With the substantial increase in COVID cases since March 2021, the outlook for residential launches and sales has softened in Q1 2021. Even so, the share of respondents that expect the residential market to grow or remain steady in the next six months is more than 80%, across parameters of launches, sales and prices. Similarly, the second wave of COVID and the resultant mobility restrictions and possible lockdowns in some cities has adversely impacted office occupancy levels. This has resulted in weakening of the office market outlook for the next six months.
On the macroeconomic front, the pace of economic revival appears to have slowed down, with some key economic indicators showing weakening over the last two months.
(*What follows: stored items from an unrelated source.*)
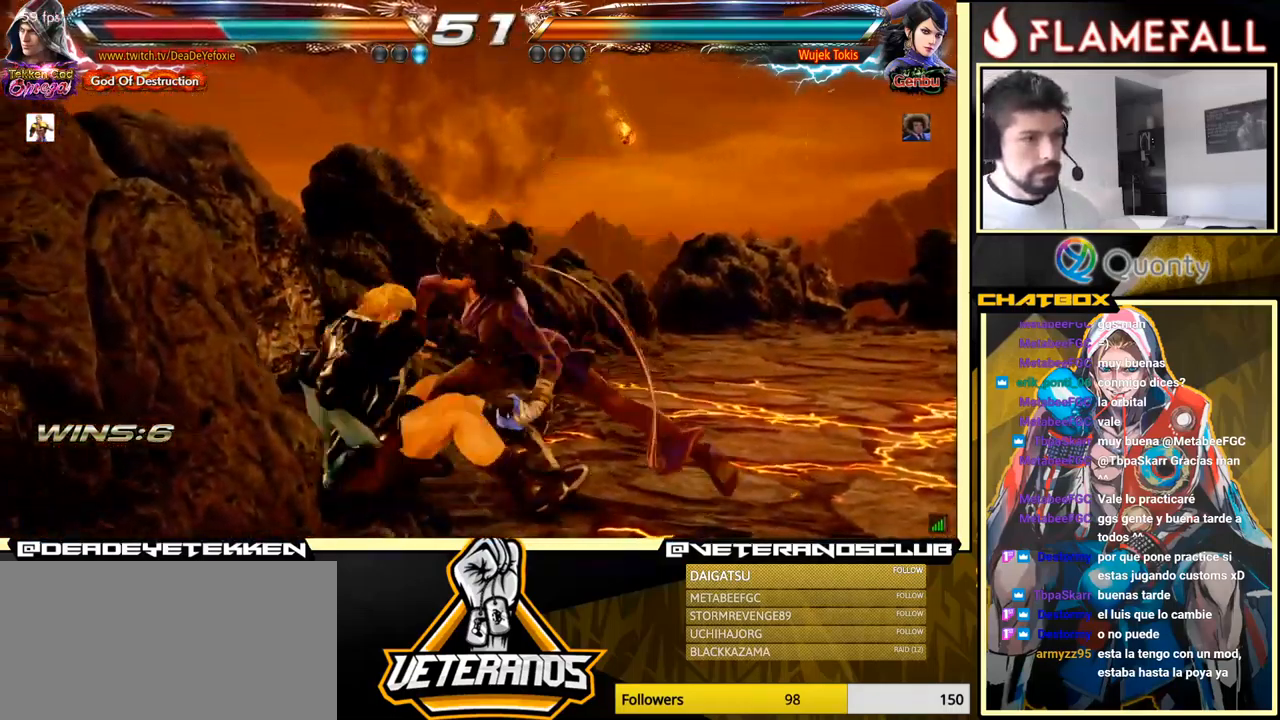
{"buttons": [], "left_stick": "center", "events": []}
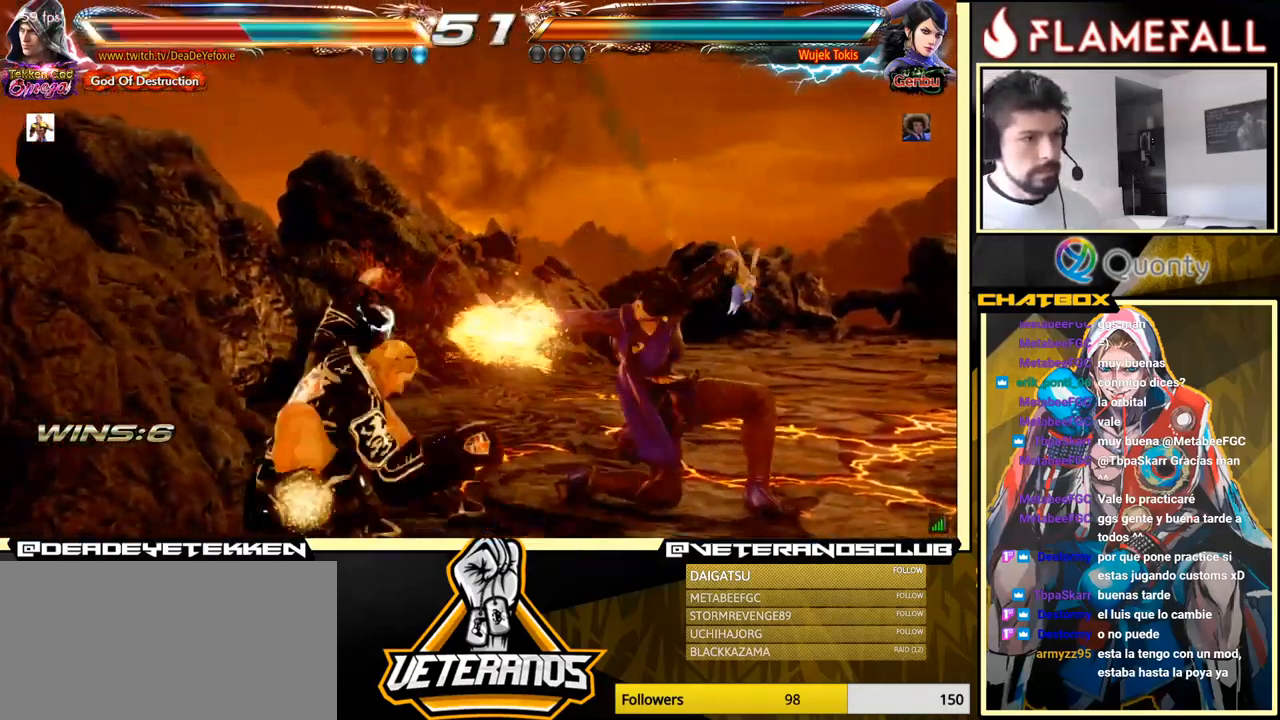
{"buttons": [], "left_stick": "center", "events": []}
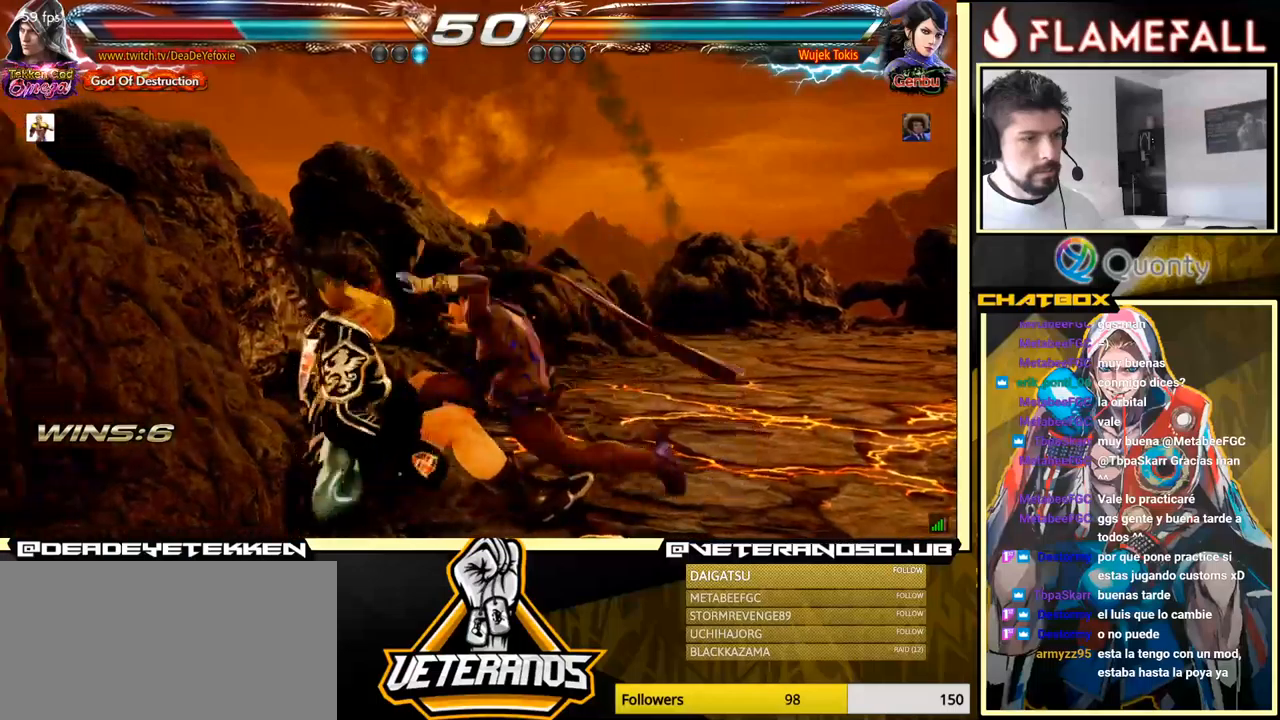
{"buttons": [], "left_stick": "center", "events": []}
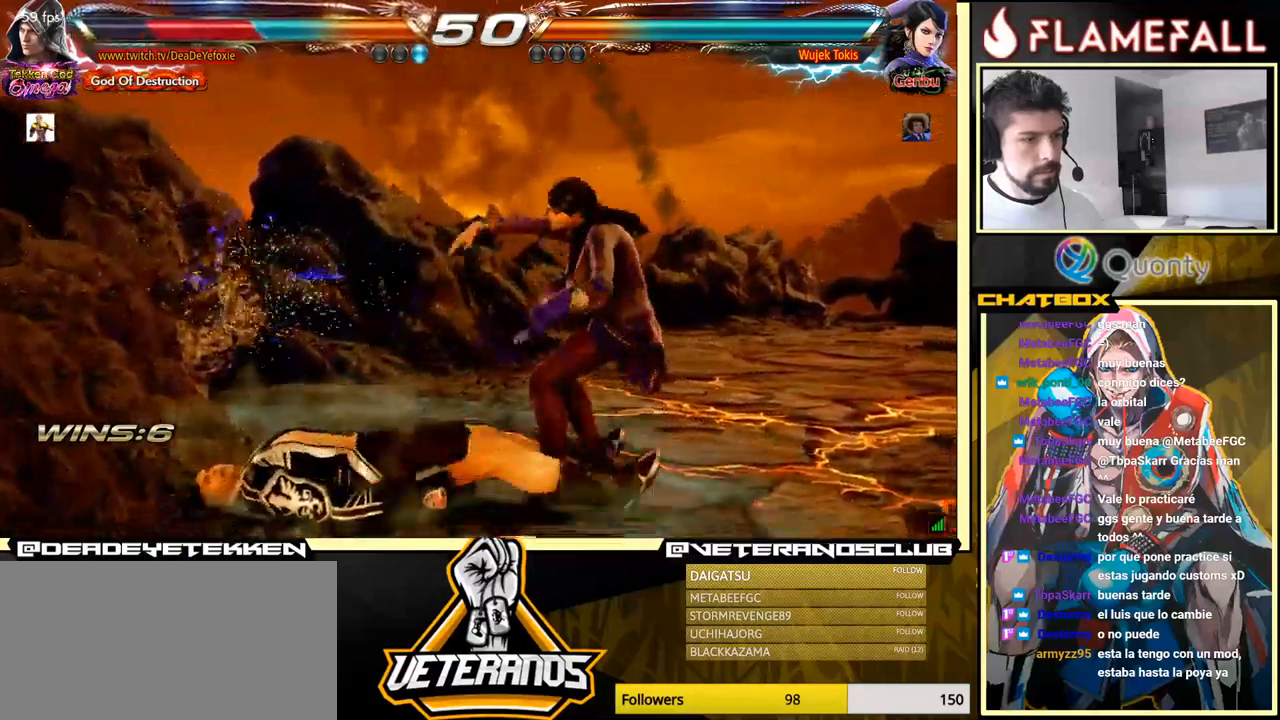
{"buttons": [], "left_stick": "center", "events": [[317, "left_stick", "up"], [383, "left_stick", "center"]]}
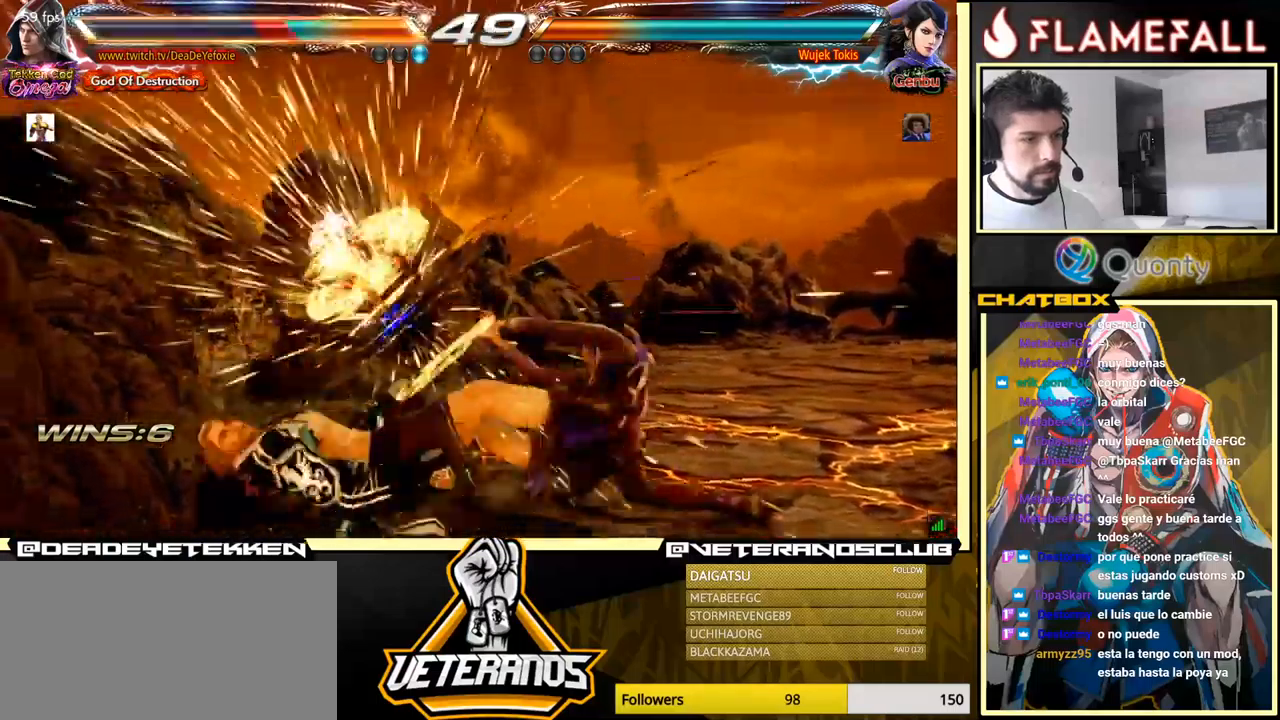
{"buttons": [], "left_stick": "center", "events": []}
Influenced by the change in macroeconomic developments, stakeholder outlook on the overall economic momentum and on credit availability has turned cautious in Q1 2021.
Shishir Baijal, Chairman and Managing Director, Knight Frank India said “The sentiment of stakeholders remained cautious for both Current and Future Sentiment scores in Q1 2021, owing primarily to the second wave of the pandemic, resulting in economic uncertainties. The real estate sector had seen a strong bounce-back during the last few quarters, which has kept the future sentiment of stakeholders in the positive zone. With the central government refraining from a second nationwide lockdown, the sector would be hoping to hold onto the progress made so far. As some regions have already announced movement restrictions, it will be imperative to observe the key economic indicators in the coming months to check the sustainability of the growth that the sector has already achieved. The speed at which the inoculation drive is conducted, and the intensity of local restrictions placed will be proportional to the growth of the real estate sector’s growth in the coming months.”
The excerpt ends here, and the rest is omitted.